Material for this task:
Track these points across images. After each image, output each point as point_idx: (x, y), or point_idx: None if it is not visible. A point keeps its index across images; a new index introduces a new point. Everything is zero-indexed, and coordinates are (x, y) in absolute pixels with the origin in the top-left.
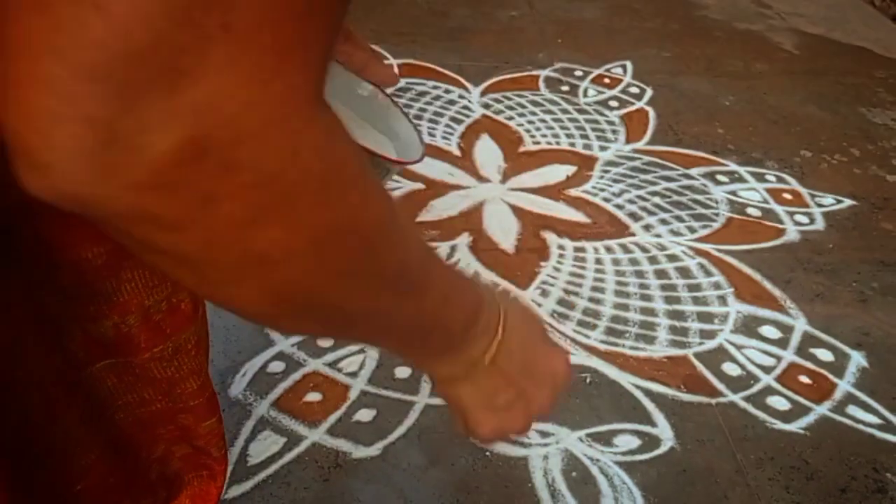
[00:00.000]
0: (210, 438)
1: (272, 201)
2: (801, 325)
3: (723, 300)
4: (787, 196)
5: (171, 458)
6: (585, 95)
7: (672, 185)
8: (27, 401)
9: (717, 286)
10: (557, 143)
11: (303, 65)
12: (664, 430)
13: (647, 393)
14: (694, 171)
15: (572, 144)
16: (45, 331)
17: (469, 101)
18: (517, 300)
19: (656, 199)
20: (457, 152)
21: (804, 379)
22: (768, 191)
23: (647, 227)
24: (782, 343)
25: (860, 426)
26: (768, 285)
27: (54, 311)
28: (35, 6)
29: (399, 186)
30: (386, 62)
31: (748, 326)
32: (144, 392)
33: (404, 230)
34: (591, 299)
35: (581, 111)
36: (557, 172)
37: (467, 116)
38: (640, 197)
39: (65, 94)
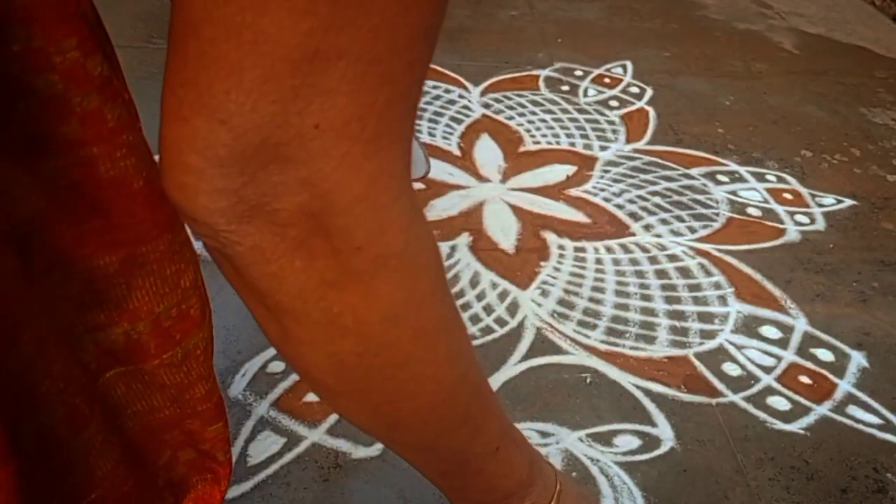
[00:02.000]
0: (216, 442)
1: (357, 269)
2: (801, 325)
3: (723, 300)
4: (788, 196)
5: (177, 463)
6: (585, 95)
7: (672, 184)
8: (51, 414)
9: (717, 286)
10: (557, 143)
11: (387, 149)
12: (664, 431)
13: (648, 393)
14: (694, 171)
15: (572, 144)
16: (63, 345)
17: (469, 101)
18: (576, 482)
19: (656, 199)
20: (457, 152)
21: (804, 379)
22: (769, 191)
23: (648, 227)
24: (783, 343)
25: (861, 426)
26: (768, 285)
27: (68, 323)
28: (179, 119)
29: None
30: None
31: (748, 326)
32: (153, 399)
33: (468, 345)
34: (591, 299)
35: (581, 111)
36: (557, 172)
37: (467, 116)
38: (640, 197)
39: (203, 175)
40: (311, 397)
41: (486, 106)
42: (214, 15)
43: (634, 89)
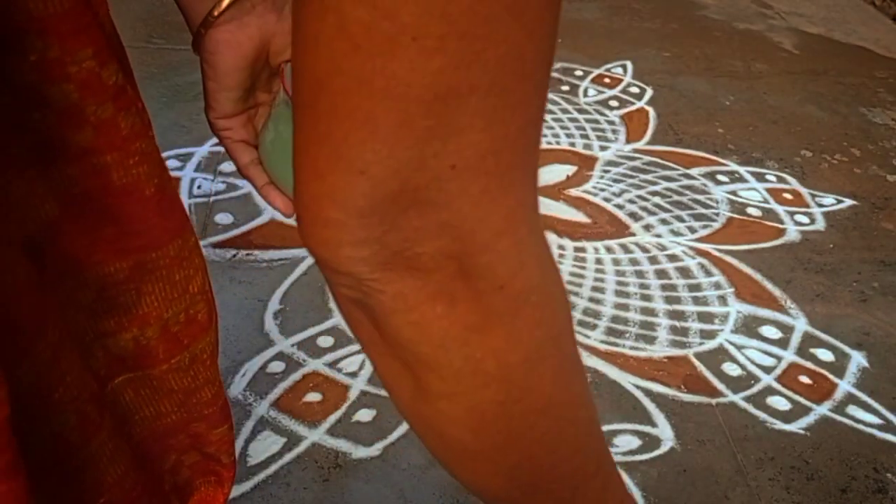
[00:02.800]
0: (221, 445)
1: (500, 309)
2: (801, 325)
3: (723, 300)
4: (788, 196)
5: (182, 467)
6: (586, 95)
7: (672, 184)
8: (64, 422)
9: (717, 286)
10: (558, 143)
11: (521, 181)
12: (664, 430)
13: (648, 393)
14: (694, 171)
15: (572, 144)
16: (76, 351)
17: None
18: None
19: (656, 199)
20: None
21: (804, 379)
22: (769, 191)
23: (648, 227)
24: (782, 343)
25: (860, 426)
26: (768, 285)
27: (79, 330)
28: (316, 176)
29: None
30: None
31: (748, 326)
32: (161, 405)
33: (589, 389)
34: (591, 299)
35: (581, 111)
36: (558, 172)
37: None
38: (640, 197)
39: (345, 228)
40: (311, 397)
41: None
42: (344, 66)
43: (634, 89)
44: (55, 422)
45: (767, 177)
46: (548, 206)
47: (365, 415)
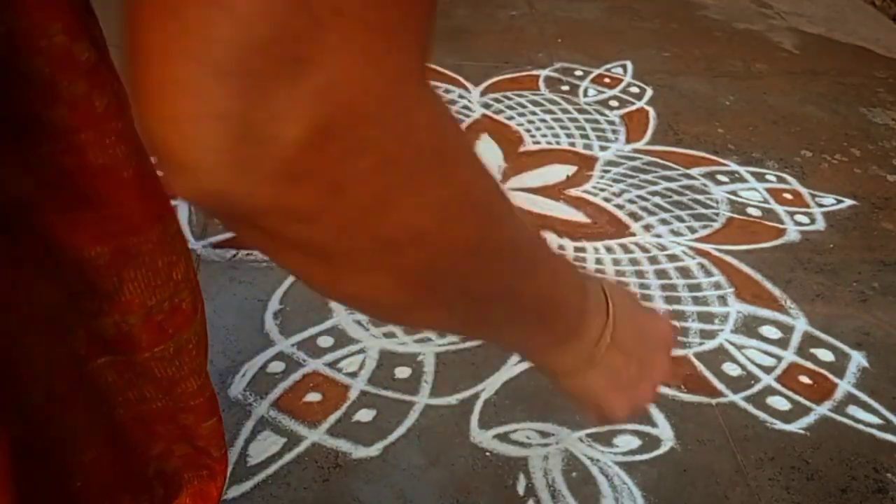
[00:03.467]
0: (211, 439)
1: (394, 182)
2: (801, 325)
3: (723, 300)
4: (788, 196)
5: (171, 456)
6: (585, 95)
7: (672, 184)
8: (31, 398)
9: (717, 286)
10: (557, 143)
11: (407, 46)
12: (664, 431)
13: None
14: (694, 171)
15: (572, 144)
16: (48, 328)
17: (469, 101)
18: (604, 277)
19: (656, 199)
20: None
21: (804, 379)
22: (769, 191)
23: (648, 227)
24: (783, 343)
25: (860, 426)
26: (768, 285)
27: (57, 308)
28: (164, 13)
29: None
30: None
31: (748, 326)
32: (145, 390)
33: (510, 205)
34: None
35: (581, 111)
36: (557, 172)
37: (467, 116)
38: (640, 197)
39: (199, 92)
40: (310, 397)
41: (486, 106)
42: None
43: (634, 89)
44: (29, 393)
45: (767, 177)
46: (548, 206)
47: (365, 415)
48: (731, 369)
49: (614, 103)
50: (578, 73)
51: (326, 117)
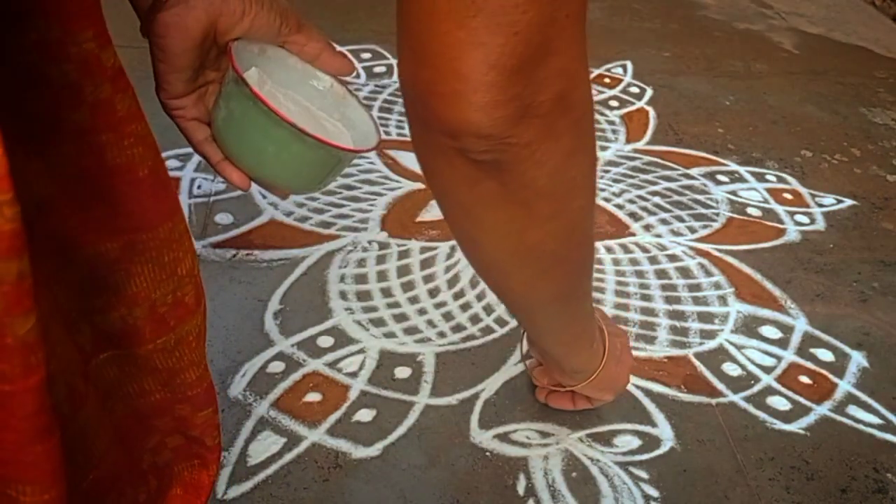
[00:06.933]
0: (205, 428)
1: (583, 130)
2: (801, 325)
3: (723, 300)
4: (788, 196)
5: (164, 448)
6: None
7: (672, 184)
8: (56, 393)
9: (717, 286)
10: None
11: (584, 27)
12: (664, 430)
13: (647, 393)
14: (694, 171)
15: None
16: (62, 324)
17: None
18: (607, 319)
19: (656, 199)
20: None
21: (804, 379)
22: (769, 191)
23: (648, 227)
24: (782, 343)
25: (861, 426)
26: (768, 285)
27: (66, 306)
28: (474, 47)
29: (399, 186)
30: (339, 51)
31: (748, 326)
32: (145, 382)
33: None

Work task: When you retype the listing above, keep each line exactly as written and drop the pictures.

Exercise result:
Track these points across images. After each image, output each point as point_idx: (x, y), or point_idx: None if it is not visible. A point keeps its index across images; a new index introduces a new point. Everything is zero-indexed, and coordinates are (x, y) in absolute pixels with the origin in the top-left.
[00:00.000]
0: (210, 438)
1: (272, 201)
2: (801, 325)
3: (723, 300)
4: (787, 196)
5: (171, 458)
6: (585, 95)
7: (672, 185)
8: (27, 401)
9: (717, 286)
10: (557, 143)
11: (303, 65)
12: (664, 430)
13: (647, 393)
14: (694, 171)
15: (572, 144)
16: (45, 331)
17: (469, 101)
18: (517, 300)
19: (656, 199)
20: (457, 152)
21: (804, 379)
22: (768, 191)
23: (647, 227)
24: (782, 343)
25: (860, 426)
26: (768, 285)
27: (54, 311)
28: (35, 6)
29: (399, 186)
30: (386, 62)
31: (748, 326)
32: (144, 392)
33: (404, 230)
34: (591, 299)
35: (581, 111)
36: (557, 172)
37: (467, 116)
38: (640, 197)
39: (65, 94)
[00:02.000]
0: (216, 442)
1: (357, 269)
2: (801, 325)
3: (723, 300)
4: (788, 196)
5: (177, 463)
6: (585, 95)
7: (672, 184)
8: (51, 414)
9: (717, 286)
10: (557, 143)
11: (387, 149)
12: (664, 431)
13: (648, 393)
14: (694, 171)
15: (572, 144)
16: (63, 345)
17: (469, 101)
18: (576, 482)
19: (656, 199)
20: (457, 152)
21: (804, 379)
22: (769, 191)
23: (648, 227)
24: (783, 343)
25: (861, 426)
26: (768, 285)
27: (68, 323)
28: (179, 119)
29: None
30: None
31: (748, 326)
32: (153, 399)
33: (468, 345)
34: (591, 299)
35: (581, 111)
36: (557, 172)
37: (467, 116)
38: (640, 197)
39: (203, 175)
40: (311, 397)
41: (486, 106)
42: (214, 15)
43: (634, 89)
[00:02.800]
0: (221, 445)
1: (500, 309)
2: (801, 325)
3: (723, 300)
4: (788, 196)
5: (182, 467)
6: (586, 95)
7: (672, 184)
8: (64, 422)
9: (717, 286)
10: (558, 143)
11: (521, 181)
12: (664, 430)
13: (648, 393)
14: (694, 171)
15: (572, 144)
16: (76, 351)
17: None
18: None
19: (656, 199)
20: None
21: (804, 379)
22: (769, 191)
23: (648, 227)
24: (782, 343)
25: (860, 426)
26: (768, 285)
27: (79, 330)
28: (316, 176)
29: None
30: None
31: (748, 326)
32: (161, 405)
33: (589, 389)
34: (591, 299)
35: (581, 111)
36: (558, 172)
37: None
38: (640, 197)
39: (345, 228)
40: (311, 397)
41: None
42: (344, 66)
43: (634, 89)
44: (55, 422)
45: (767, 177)
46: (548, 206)
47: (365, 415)
[00:03.467]
0: (211, 439)
1: (394, 182)
2: (801, 325)
3: (723, 300)
4: (788, 196)
5: (171, 456)
6: (585, 95)
7: (672, 184)
8: (31, 398)
9: (717, 286)
10: (557, 143)
11: (407, 46)
12: (664, 431)
13: None
14: (694, 171)
15: (572, 144)
16: (48, 328)
17: (469, 101)
18: (604, 277)
19: (656, 199)
20: None
21: (804, 379)
22: (769, 191)
23: (648, 227)
24: (783, 343)
25: (860, 426)
26: (768, 285)
27: (57, 308)
28: (164, 13)
29: None
30: None
31: (748, 326)
32: (145, 390)
33: (510, 205)
34: None
35: (581, 111)
36: (557, 172)
37: (467, 116)
38: (640, 197)
39: (199, 92)
40: (310, 397)
41: (486, 106)
42: None
43: (634, 89)
44: (29, 393)
45: (767, 177)
46: (548, 206)
47: (365, 415)
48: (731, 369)
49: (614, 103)
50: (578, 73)
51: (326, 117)
[00:06.933]
0: (205, 428)
1: (583, 130)
2: (801, 325)
3: (723, 300)
4: (788, 196)
5: (164, 448)
6: None
7: (672, 184)
8: (56, 393)
9: (717, 286)
10: None
11: (584, 27)
12: (664, 430)
13: (647, 393)
14: (694, 171)
15: None
16: (62, 324)
17: None
18: (607, 319)
19: (656, 199)
20: None
21: (804, 379)
22: (769, 191)
23: (648, 227)
24: (782, 343)
25: (861, 426)
26: (768, 285)
27: (66, 306)
28: (474, 47)
29: (399, 186)
30: (339, 51)
31: (748, 326)
32: (145, 382)
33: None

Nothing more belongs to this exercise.